> [TASK OBJECTIVE] Reproduce every line of the data below without alteration, leaving the pictures out of the answer.

Stored data entries
+-------+
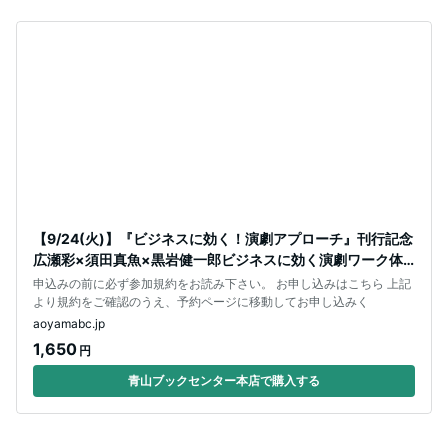
【9/24(火)】『ビジネスに効く！演劇アプローチ』刊行記念
広瀬彩×須田真魚×黒岩健一郎ビジネスに効く演劇ワーク体
験会
申込みの前に必ず参加規約をお読み下さい。 お申し込みはこちら 上記
より規約をご確認のうえ、予約ページに移動してお申し込みく
aoyamabc.jp
1,650
円
青山ブックセンター本店で購入する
+-------+
> [OUTPUT FOR THIS EXERCISE]
【9/24(火)】『ビジネスに効く！演劇アプローチ』刊行記念
広瀬彩×須田真魚×黒岩健一郎ビジネスに効く演劇ワーク体
験会
申込みの前に必ず参加規約をお読み下さい。 お申し込みはこちら 上記
より規約をご確認のうえ、予約ページに移動してお申し込みく
aoyamabc.jp
1,650
円
青山ブックセンター本店で購入する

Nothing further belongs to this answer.